— Stated exercise —
Show every line of the records below that contains the string "orders", copying each such line in full.

— The input —

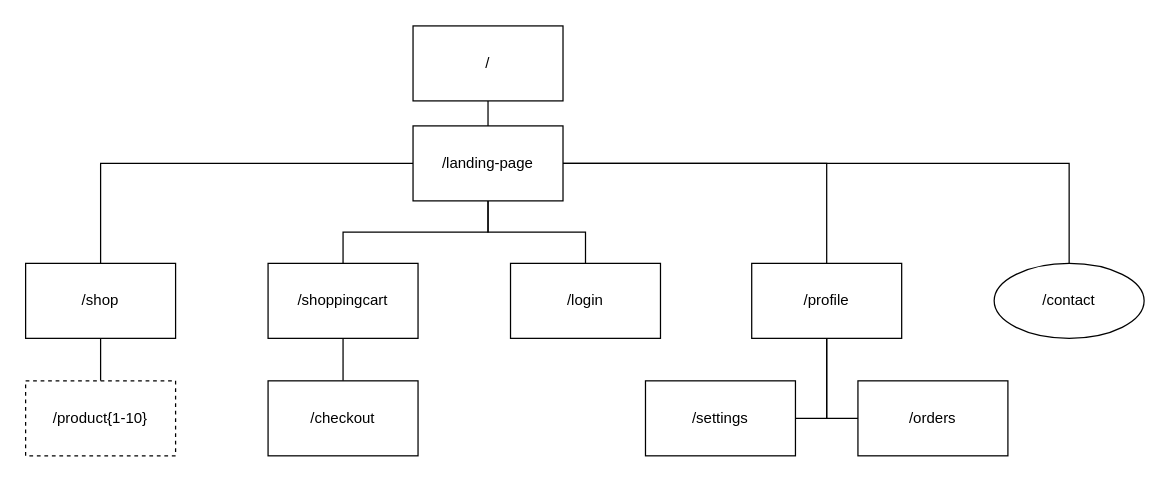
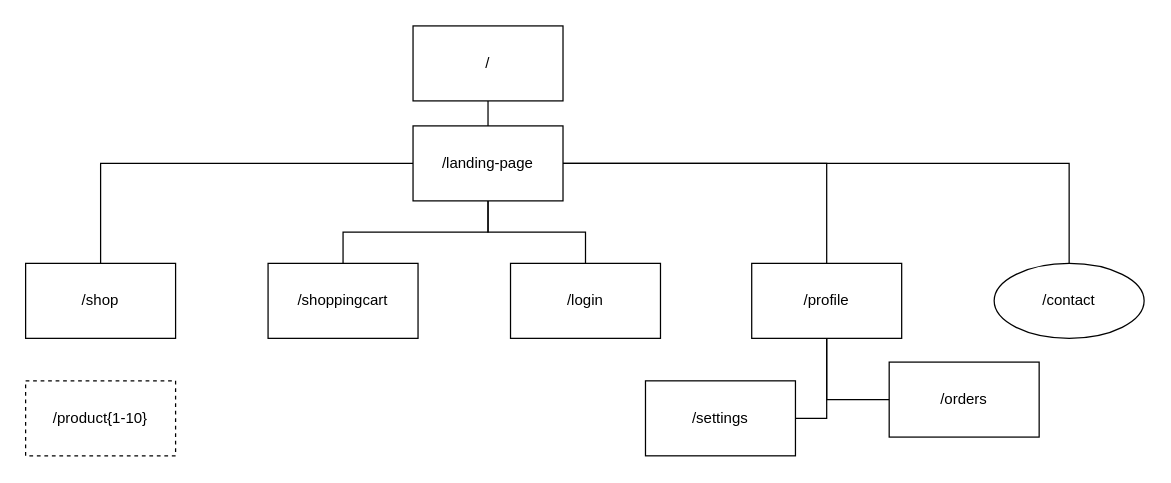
  <mxCell id="0" />
  <mxCell id="1" parent="0" />
  <mxCell id="2" style="edgeStyle=orthogonalEdgeStyle;rounded=0;orthogonalLoop=1;jettySize=auto;html=1;endArrow=none;endFill=0;" parent="1" source="3" target="9" edge="1"><mxGeometry relative="1" as="geometry" /></mxCell>
  <mxCell id="3" value="/" style="rounded=0;whiteSpace=wrap;html=1;" parent="1" vertex="1"><mxGeometry x="330" y="20" width="120" height="60" as="geometry" /></mxCell>
  <mxCell id="4" style="edgeStyle=orthogonalEdgeStyle;rounded=0;orthogonalLoop=1;jettySize=auto;html=1;entryX=0.5;entryY=0;entryDx=0;entryDy=0;endArrow=none;endFill=0;" parent="1" source="9" target="11" edge="1"><mxGeometry relative="1" as="geometry" /></mxCell>
  <mxCell id="5" style="edgeStyle=orthogonalEdgeStyle;rounded=0;orthogonalLoop=1;jettySize=auto;html=1;entryX=0.5;entryY=0;entryDx=0;entryDy=0;endArrow=none;endFill=0;" parent="1" source="9" target="13" edge="1"><mxGeometry relative="1" as="geometry" /></mxCell>
  <mxCell id="6" style="edgeStyle=orthogonalEdgeStyle;rounded=0;orthogonalLoop=1;jettySize=auto;html=1;entryX=0.5;entryY=0;entryDx=0;entryDy=0;endArrow=none;endFill=0;" parent="1" source="9" target="20" edge="1"><mxGeometry relative="1" as="geometry" /></mxCell>
  <mxCell id="7" style="edgeStyle=orthogonalEdgeStyle;rounded=0;orthogonalLoop=1;jettySize=auto;html=1;entryX=0.5;entryY=0;entryDx=0;entryDy=0;endArrow=none;endFill=0;" parent="1" source="9" target="19" edge="1"><mxGeometry relative="1" as="geometry" /></mxCell>
  <mxCell id="8" style="edgeStyle=orthogonalEdgeStyle;rounded=0;orthogonalLoop=1;jettySize=auto;html=1;entryX=0.5;entryY=0;entryDx=0;entryDy=0;endArrow=none;endFill=0;" parent="1" source="9" target="21" edge="1"><mxGeometry relative="1" as="geometry" /></mxCell>
  <mxCell id="9" value="/landing-page" style="rounded=0;whiteSpace=wrap;html=1;" parent="1" vertex="1"><mxGeometry x="330" y="100" width="120" height="60" as="geometry" /></mxCell>
- <mxCell id="10" style="edgeStyle=orthogonalEdgeStyle;rounded=0;orthogonalLoop=1;jettySize=auto;html=1;endArrow=none;endFill=0;" parent="1" source="11" target="15" edge="1"><mxGeometry relative="1" as="geometry" /></mxCell>
  <mxCell id="11" value="/shop" style="rounded=0;whiteSpace=wrap;html=1;" parent="1" vertex="1"><mxGeometry x="20" y="210" width="120" height="60" as="geometry" /></mxCell>
- <mxCell id="12" style="edgeStyle=orthogonalEdgeStyle;rounded=0;orthogonalLoop=1;jettySize=auto;html=1;entryX=0.5;entryY=0;entryDx=0;entryDy=0;endArrow=none;endFill=0;" parent="1" source="13" target="16" edge="1"><mxGeometry relative="1" as="geometry" /></mxCell>
  <mxCell id="13" value="/shoppingcart" style="rounded=0;whiteSpace=wrap;html=1;" parent="1" vertex="1"><mxGeometry x="214" y="210" width="120" height="60" as="geometry" /></mxCell>
- <mxCell id="14" value="/orders" style="rounded=0;whiteSpace=wrap;html=1;" parent="1" vertex="1"><mxGeometry x="686" y="304" width="120" height="60" as="geometry" /></mxCell>
+ <mxCell id="14" value="/orders" style="rounded=0;whiteSpace=wrap;html=1;" parent="1" vertex="1"><mxGeometry x="711" y="289" width="120" height="60" as="geometry" /></mxCell>
  <mxCell id="15" value="/product{1-10}" style="rounded=0;whiteSpace=wrap;html=1;dashed=1;" parent="1" vertex="1"><mxGeometry x="20" y="304" width="120" height="60" as="geometry" /></mxCell>
- <mxCell id="16" value="/checkout" style="rounded=0;whiteSpace=wrap;html=1;" parent="1" vertex="1"><mxGeometry x="214" y="304" width="120" height="60" as="geometry" /></mxCell>
  <mxCell id="17" style="edgeStyle=orthogonalEdgeStyle;rounded=0;orthogonalLoop=1;jettySize=auto;html=1;entryX=0;entryY=0.5;entryDx=0;entryDy=0;endArrow=none;endFill=0;" parent="1" source="19" target="14" edge="1"><mxGeometry relative="1" as="geometry" /></mxCell>
  <mxCell id="18" style="edgeStyle=orthogonalEdgeStyle;rounded=0;orthogonalLoop=1;jettySize=auto;html=1;entryX=1;entryY=0.5;entryDx=0;entryDy=0;endArrow=none;endFill=0;" parent="1" source="19" target="22" edge="1"><mxGeometry relative="1" as="geometry" /></mxCell>
  <mxCell id="19" value="/profile" style="rounded=0;whiteSpace=wrap;html=1;" parent="1" vertex="1"><mxGeometry x="601" y="210" width="120" height="60" as="geometry" /></mxCell>
  <mxCell id="20" value="/login" style="rounded=0;whiteSpace=wrap;html=1;" parent="1" vertex="1"><mxGeometry x="408" y="210" width="120" height="60" as="geometry" /></mxCell>
  <mxCell id="21" value="/contact" style="ellipse;whiteSpace=wrap;html=1;" parent="1" vertex="1"><mxGeometry x="795" y="210" width="120" height="60" as="geometry" /></mxCell>
  <mxCell id="22" value="/settings" style="rounded=0;whiteSpace=wrap;html=1;" parent="1" vertex="1"><mxGeometry x="516" y="304" width="120" height="60" as="geometry" /></mxCell>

— Worked answer —
- <mxCell id="14" value="/orders" style="rounded=0;whiteSpace=wrap;html=1;" parent="1" vertex="1"><mxGeometry x="686" y="304" width="120" height="60" as="geometry" /></mxCell>
+ <mxCell id="14" value="/orders" style="rounded=0;whiteSpace=wrap;html=1;" parent="1" vertex="1"><mxGeometry x="711" y="289" width="120" height="60" as="geometry" /></mxCell>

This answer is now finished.